Spannend! Gibt es denn noch weitere Nachhaltigkeitsinitiativen, in denen Kuraray sich engagiert?

Dr. Schappel: Ja. Seit Jahresanfang sind wir Mitglied in der Renewable Carbon Initiative. Diese Initiative ist bestrebt, alternative Rohstoffwege aufzubauen und Alternativen zum Erdöl zu finden. Davon gibt es prinzipiell drei verschiedene: Zum einen biobasierende Alternativen, zum anderen Ströme direkt aus CO2- und Wasserstoff und zum Dritten – und das dürfte künftig die größte Quelle sein – aus Recyclingströmen. In dieser Renewable Carbon Initiative sind viele Chemieunternehmen vertreten, aber zum Beispiel auch solche aus der Textilindustrie. Lego plant ebenfalls, beizutreten. Dadurch, dass diese Initiative so breit aufgestellt ist und nicht nur ein Industriezweig involviert ist, findet sie auch gutes Gehör in Brüssel.

Sie erwähnten, dass der Anteil der Rohstoffgewinnung aus Recyclingströmen der größte sein dürfte. Können Sie das etwas näher erläutern?

◆ **Bereitgestellte Daten**
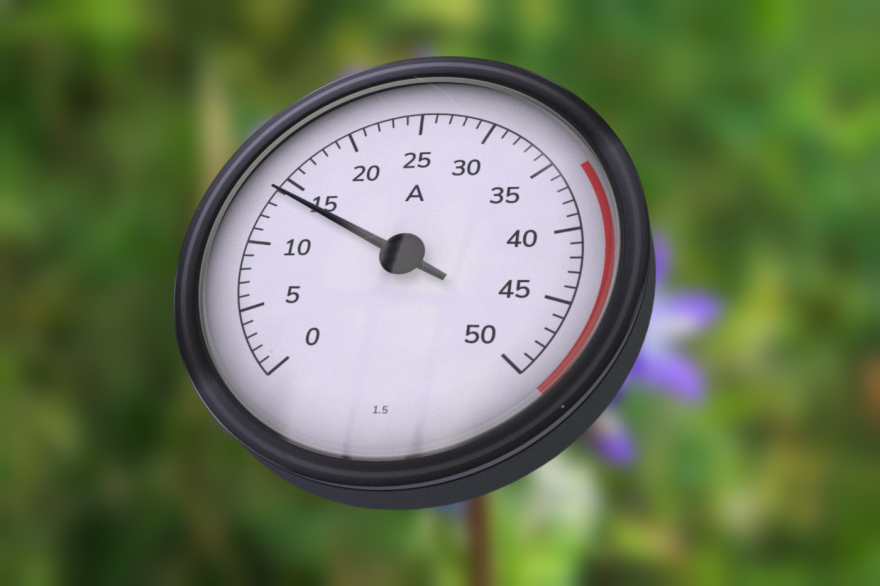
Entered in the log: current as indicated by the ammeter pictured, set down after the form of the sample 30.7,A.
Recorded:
* * *
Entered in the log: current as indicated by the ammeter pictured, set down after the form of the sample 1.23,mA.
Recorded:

◆ **Ziel der Übung**
Geben Sie den oben stehenden Interviewausschnitt über die Nachhaltigkeitsinitiativen von Kuraray vollständig und wortgetreu wieder.

◆ **Antwortfeld**
Spannend! Gibt es denn noch weitere Nachhaltigkeitsinitiativen, in denen Kuraray sich engagiert?

Dr. Schappel: Ja. Seit Jahresanfang sind wir Mitglied in der Renewable Carbon Initiative. Diese Initiative ist bestrebt, alternative Rohstoffwege aufzubauen und Alternativen zum Erdöl zu finden. Davon gibt es prinzipiell drei verschiedene: Zum einen biobasierende Alternativen, zum anderen Ströme direkt aus CO2- und Wasserstoff und zum Dritten – und das dürfte künftig die größte Quelle sein – aus Recyclingströmen. In dieser Renewable Carbon Initiative sind viele Chemieunternehmen vertreten, aber zum Beispiel auch solche aus der Textilindustrie. Lego plant ebenfalls, beizutreten. Dadurch, dass diese Initiative so breit aufgestellt ist und nicht nur ein Industriezweig involviert ist, findet sie auch gutes Gehör in Brüssel.

Sie erwähnten, dass der Anteil der Rohstoffgewinnung aus Recyclingströmen der größte sein dürfte. Können Sie das etwas näher erläutern?